Nor are we persuaded by petitioner’s alternative argument, based upon Matter of Ingham v Public Serv. Commn. (116 AD2d 718, appeal dismissed 67 NY2d 1027, lv denied 68 NY2d 606), that would limit the requirement of actual notice to start the running of the period of limitations for quasi-legislative administrative determinations to when, as here, a hearing was statutorily mandated and the petitioner had been a party at the hearing. For nonparties, the limitation period would begin upon issuance of the determination. First, administrative determinations in proceedings where no hearing is required may be either quasi-judicial or quasi-legislative (see, Siegel, NY Prac § 558, at 778-779). The focus thus should be on the nature of the determination, not on whether the petitioner had party status at a hearing. Moreover, the actual notice mandated by Public Service Law § 23 (1) is to "every person * * * affected”, not merely parties. Finally, to bind aggrieved persons who were not parties at the administrative level to the date of issuance, while giving parties to the administrative hearing the additional time to initiate a challenge from the date of receipt of actual notice seems to us to create the anomaly of affording greater protection to those most likely to be aware of the date of official promulgation of the agency’s action than to those less likely to have such awareness.

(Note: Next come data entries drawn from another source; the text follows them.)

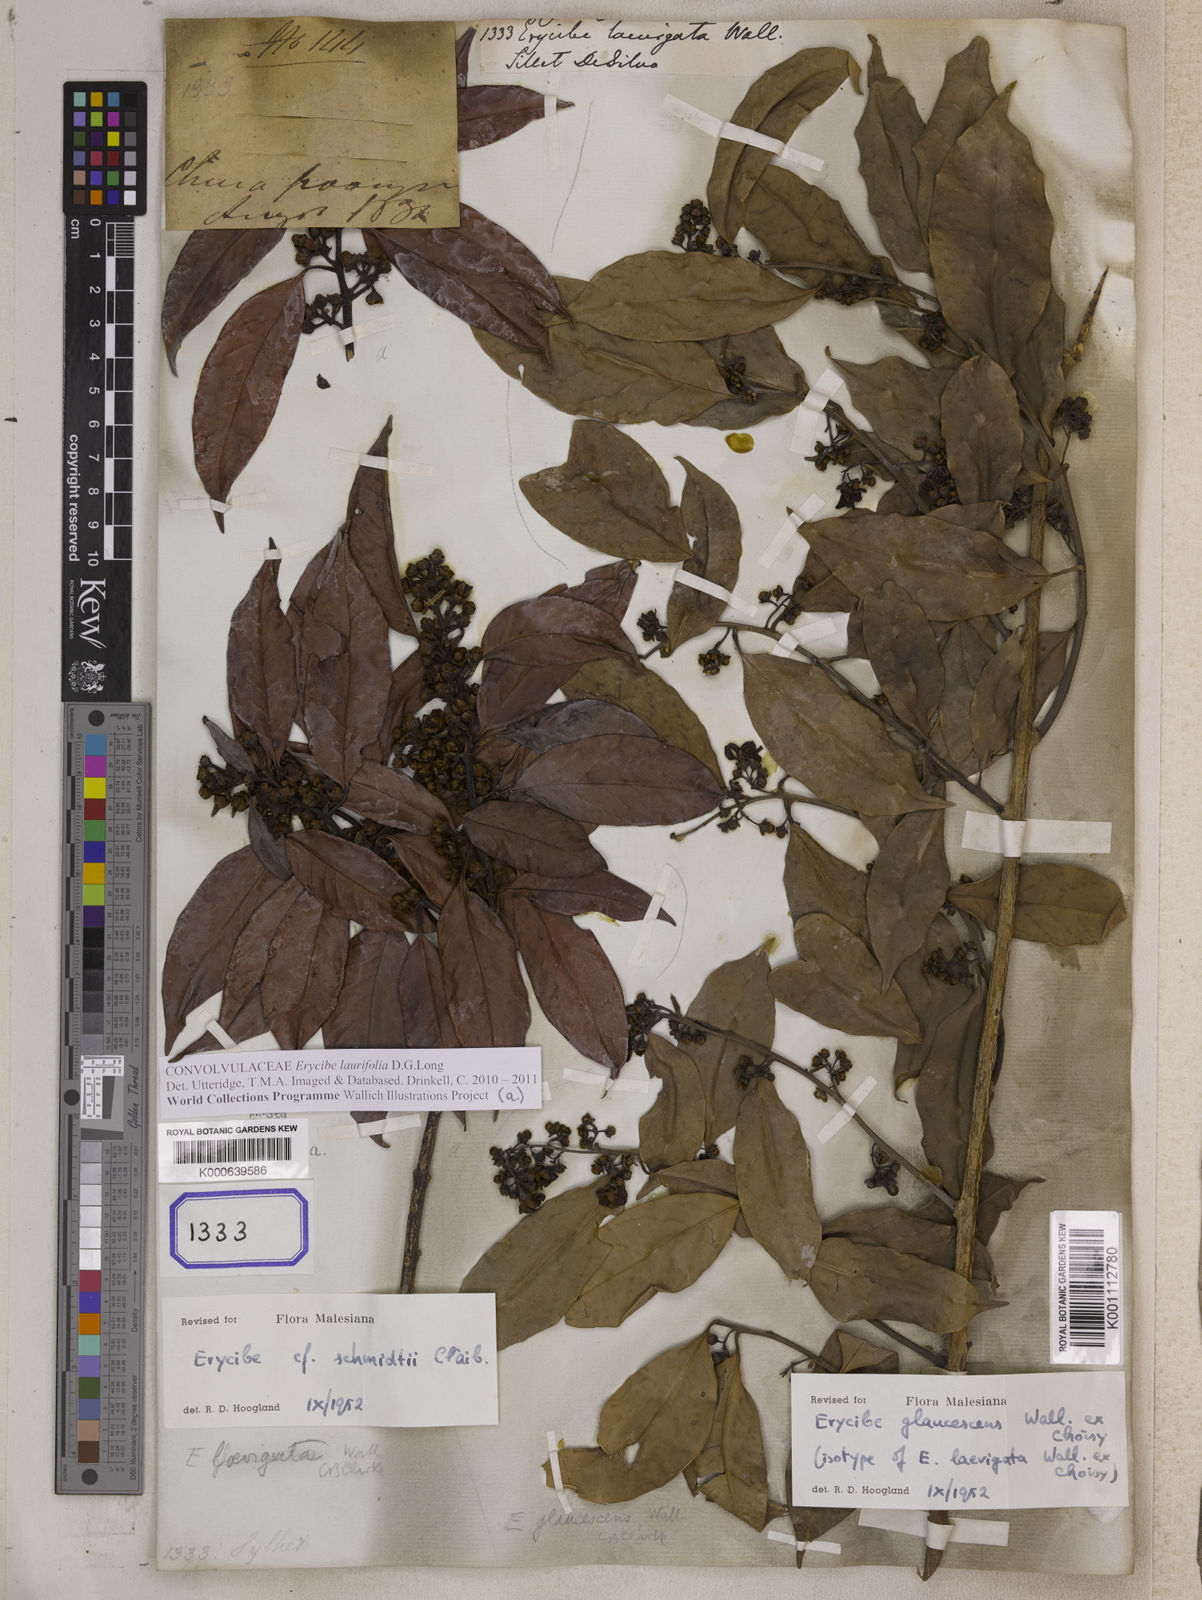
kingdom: Plantae
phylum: Tracheophyta
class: Magnoliopsida
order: Solanales
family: Convolvulaceae
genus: Erycibe
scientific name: Erycibe
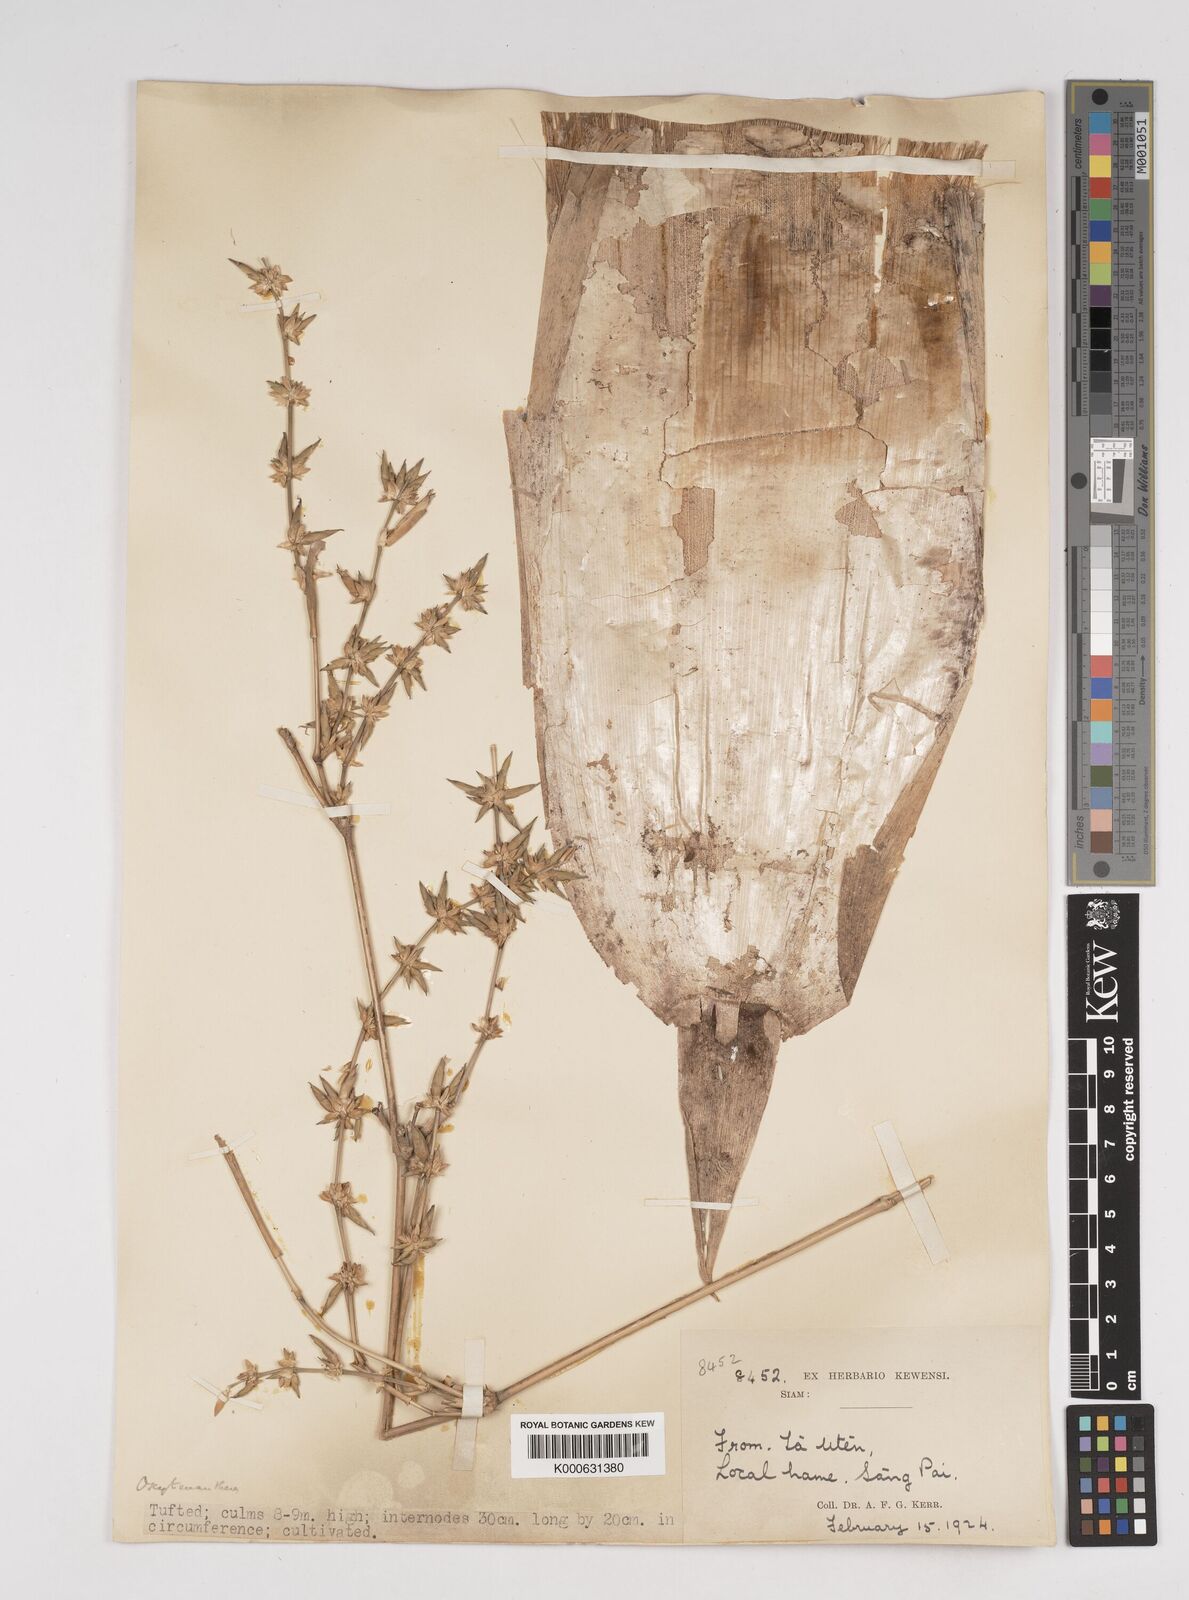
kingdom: Plantae
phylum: Tracheophyta
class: Liliopsida
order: Poales
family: Poaceae
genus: Dendrocalamus
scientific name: Dendrocalamus
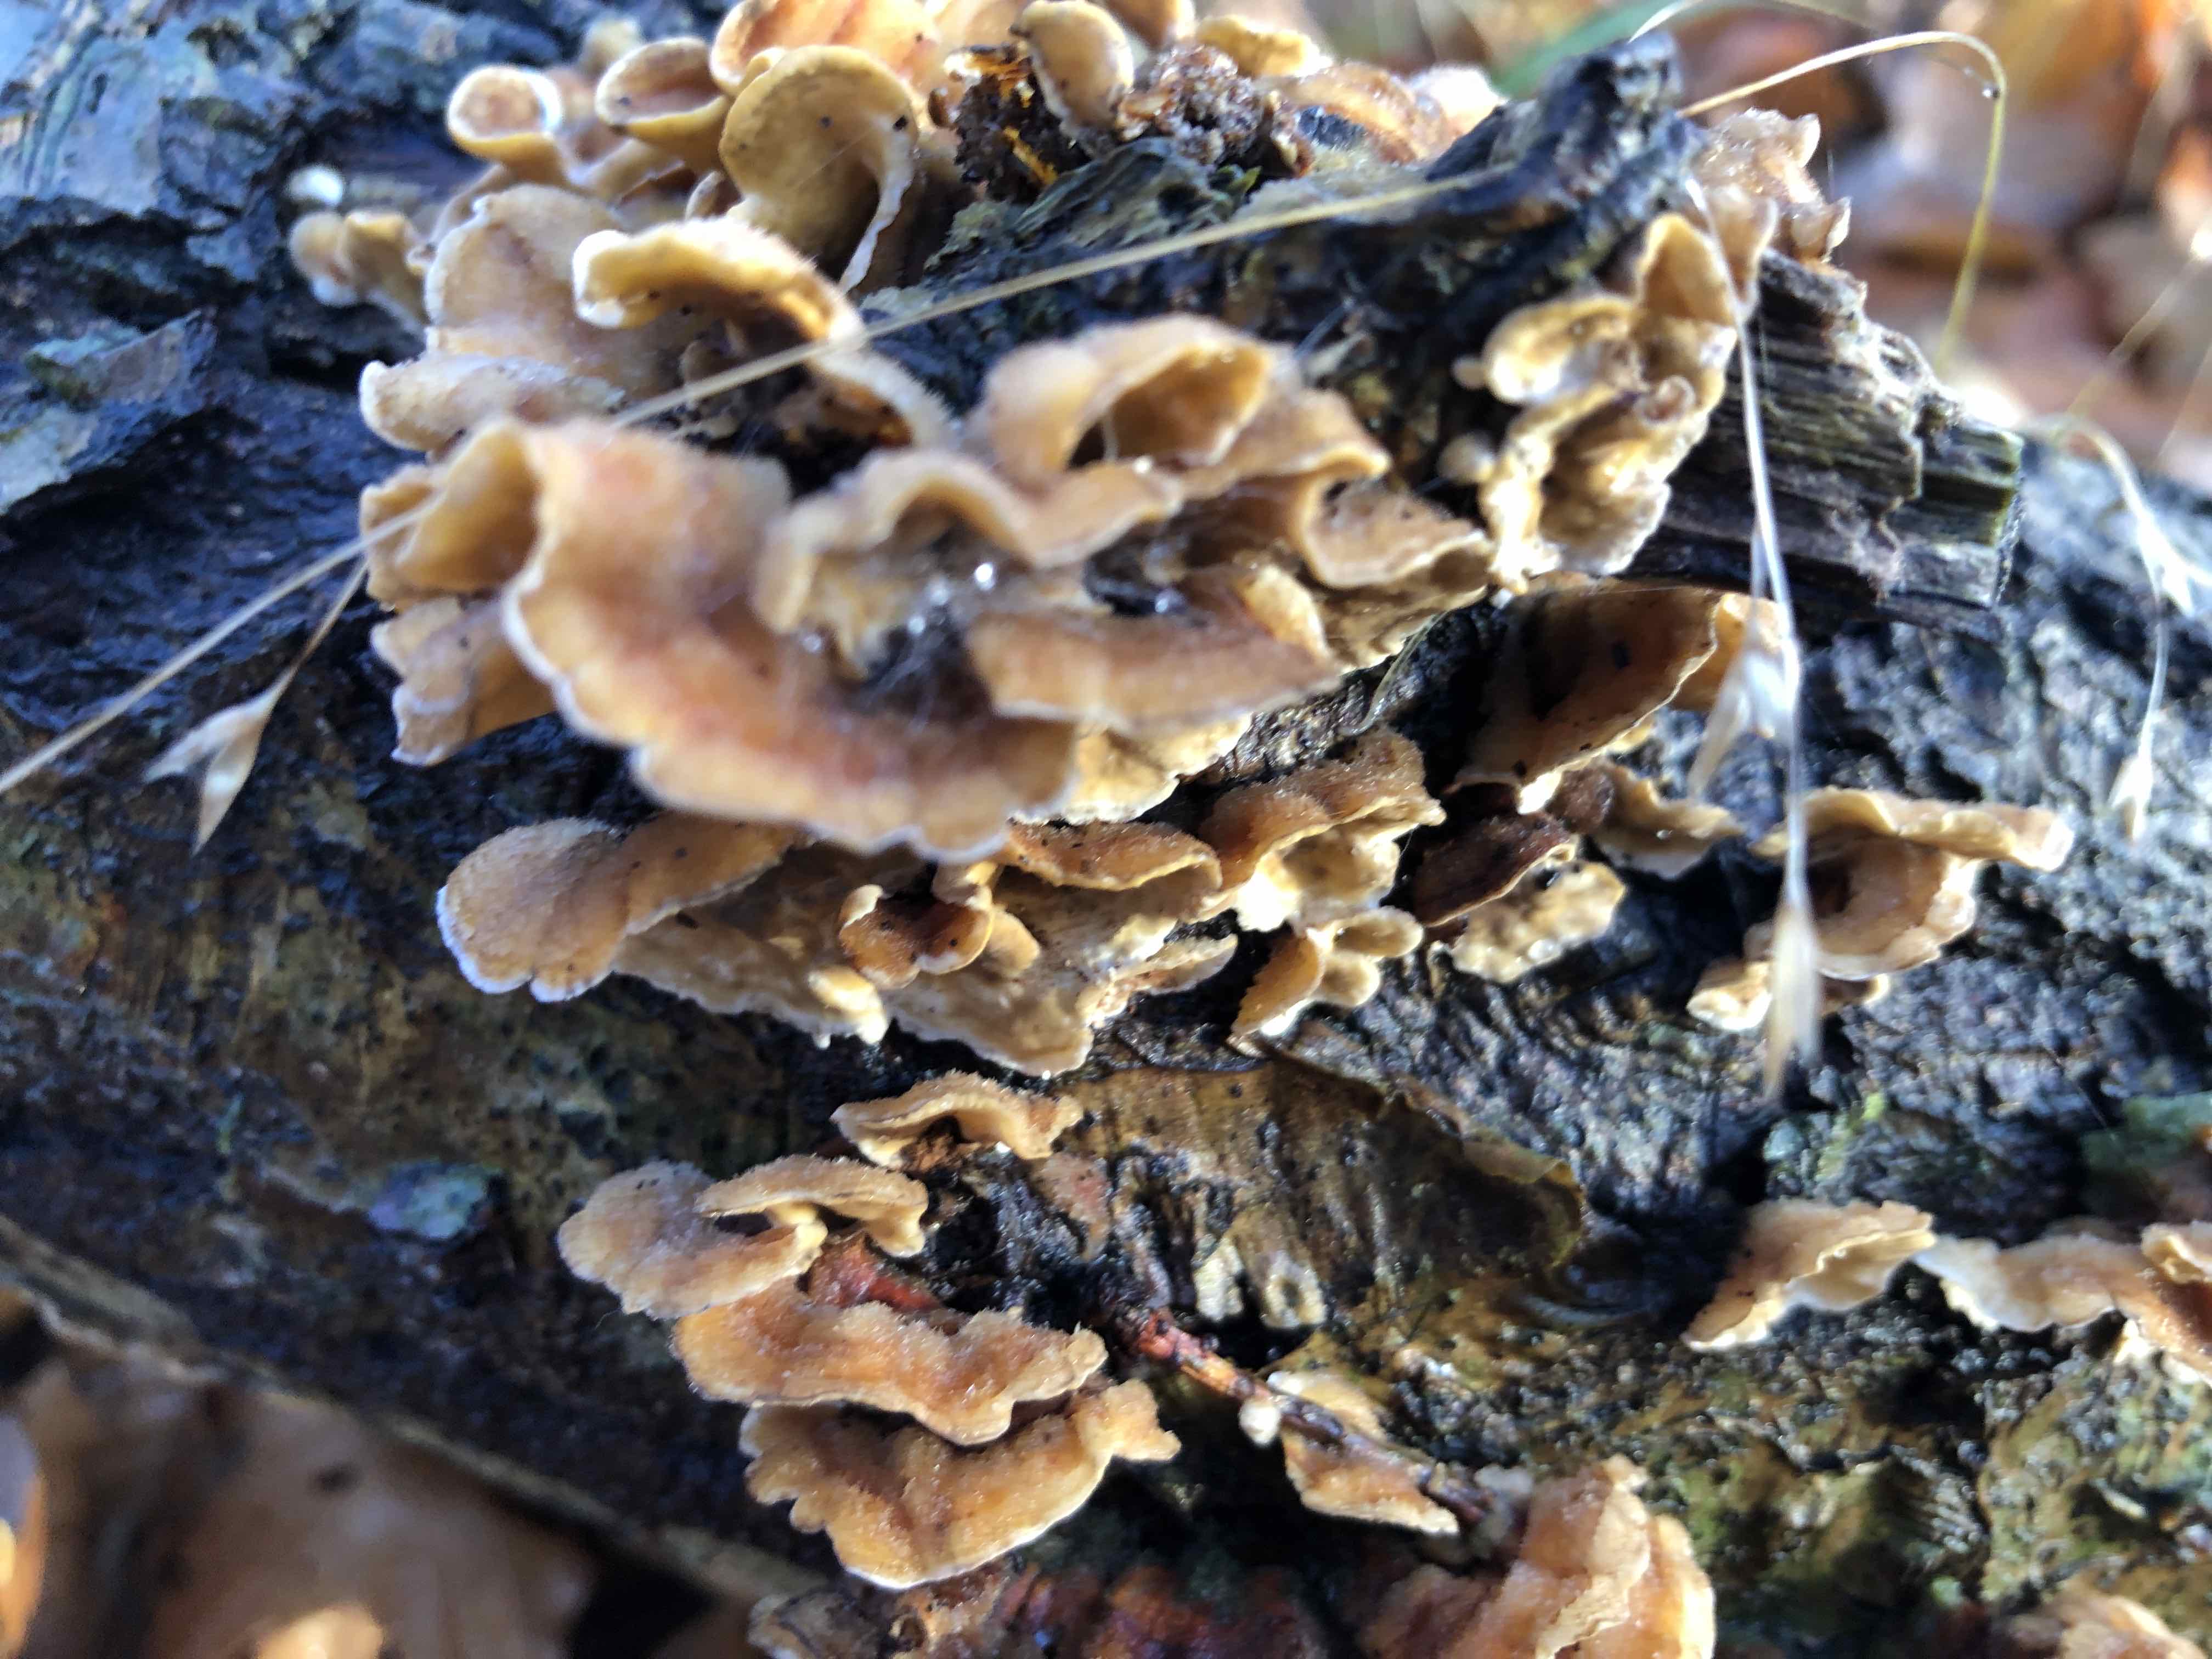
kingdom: Fungi
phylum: Basidiomycota
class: Agaricomycetes
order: Russulales
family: Stereaceae
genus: Stereum
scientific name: Stereum hirsutum
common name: håret lædersvamp
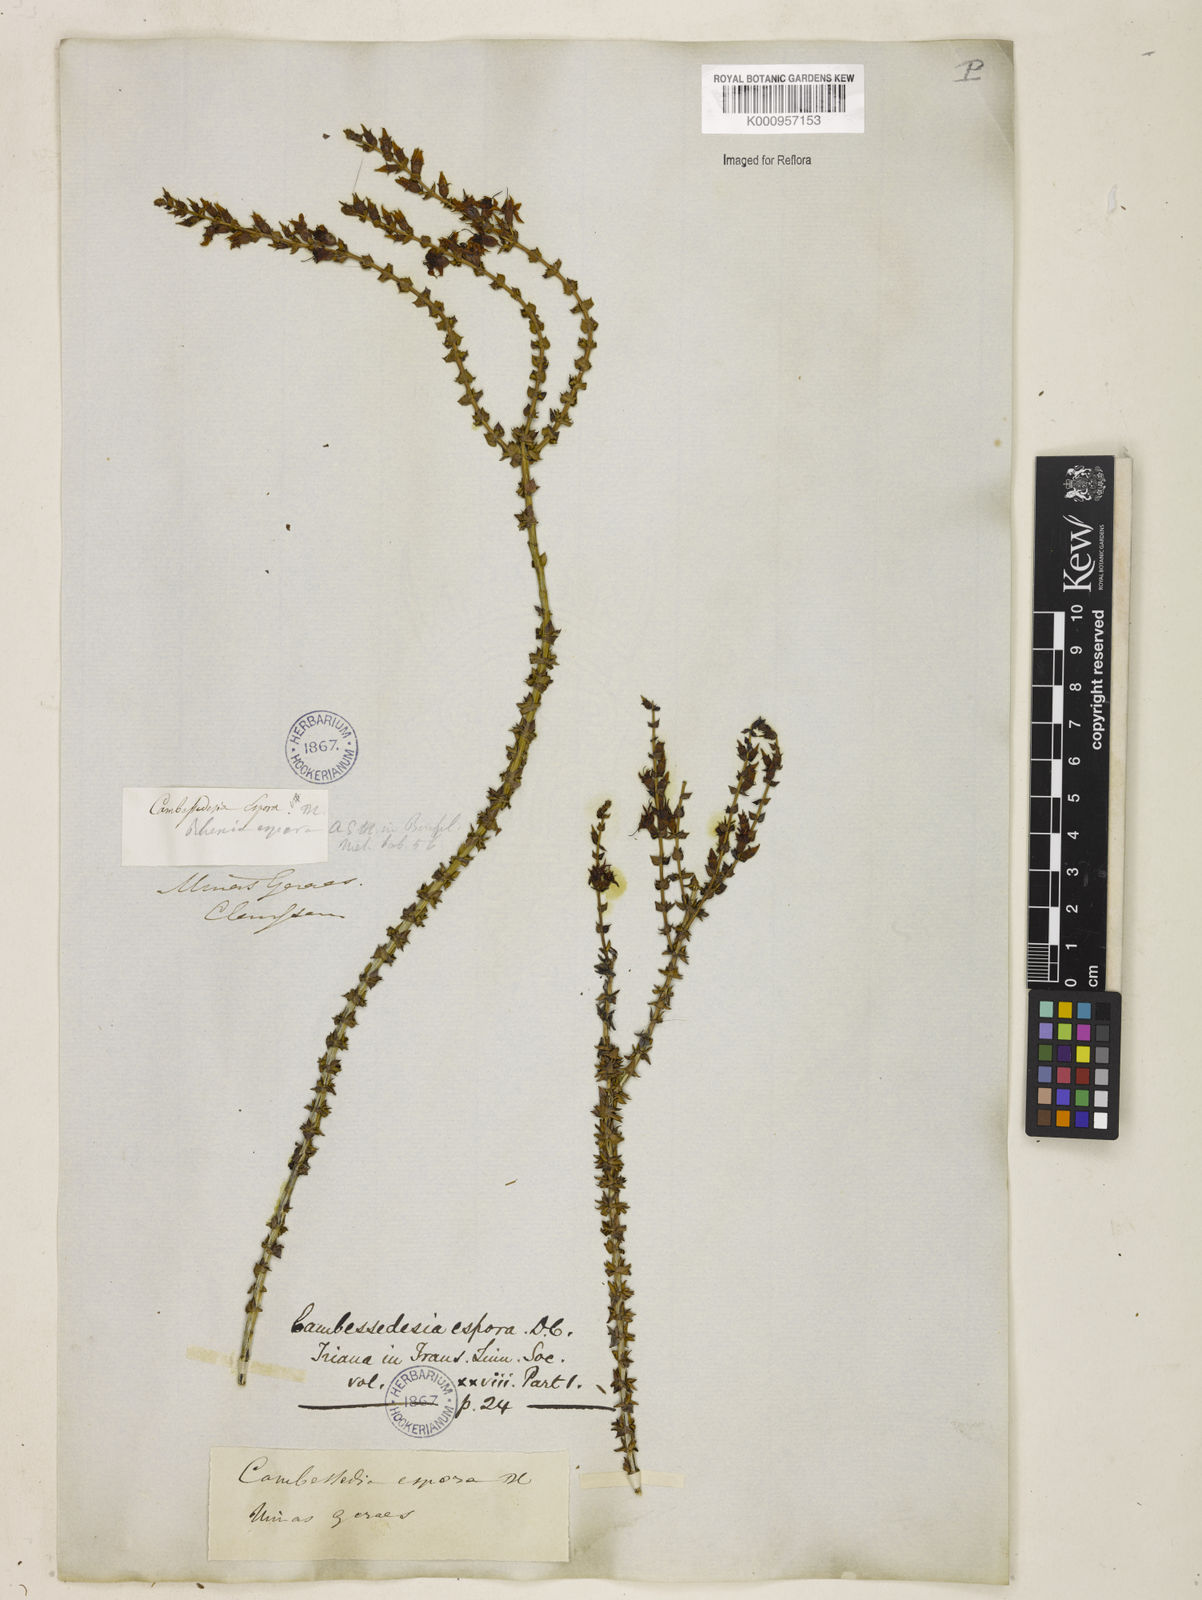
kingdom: Plantae
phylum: Tracheophyta
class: Magnoliopsida
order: Myrtales
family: Melastomataceae
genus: Cambessedesia
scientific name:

For all the foregoing reasons, we would reverse and dismiss the petition herein as time barred.

Mahoney, P. J., and Casey, J., concur with Harvey, J.; Levine and Weiss, JJ., dissent and vote to reverse in an opinion by Levine, J.

Orders affirmed, with costs.

. Petitioner’s members are electricity consumers of Consolidated Edison Company of New York, Inc. and include the owners and managers of a large portion of the commercial real property located in New York County as well as a number of industrial concerns located in the metropolitan New York area.

. From its brief, respondent concedes that June 19, 1986 is the date petitioner received the determination.

. October 19, 1986 was a Sunday so that service on October 20, 1986 was timely if the statute began to run on June 19,1986.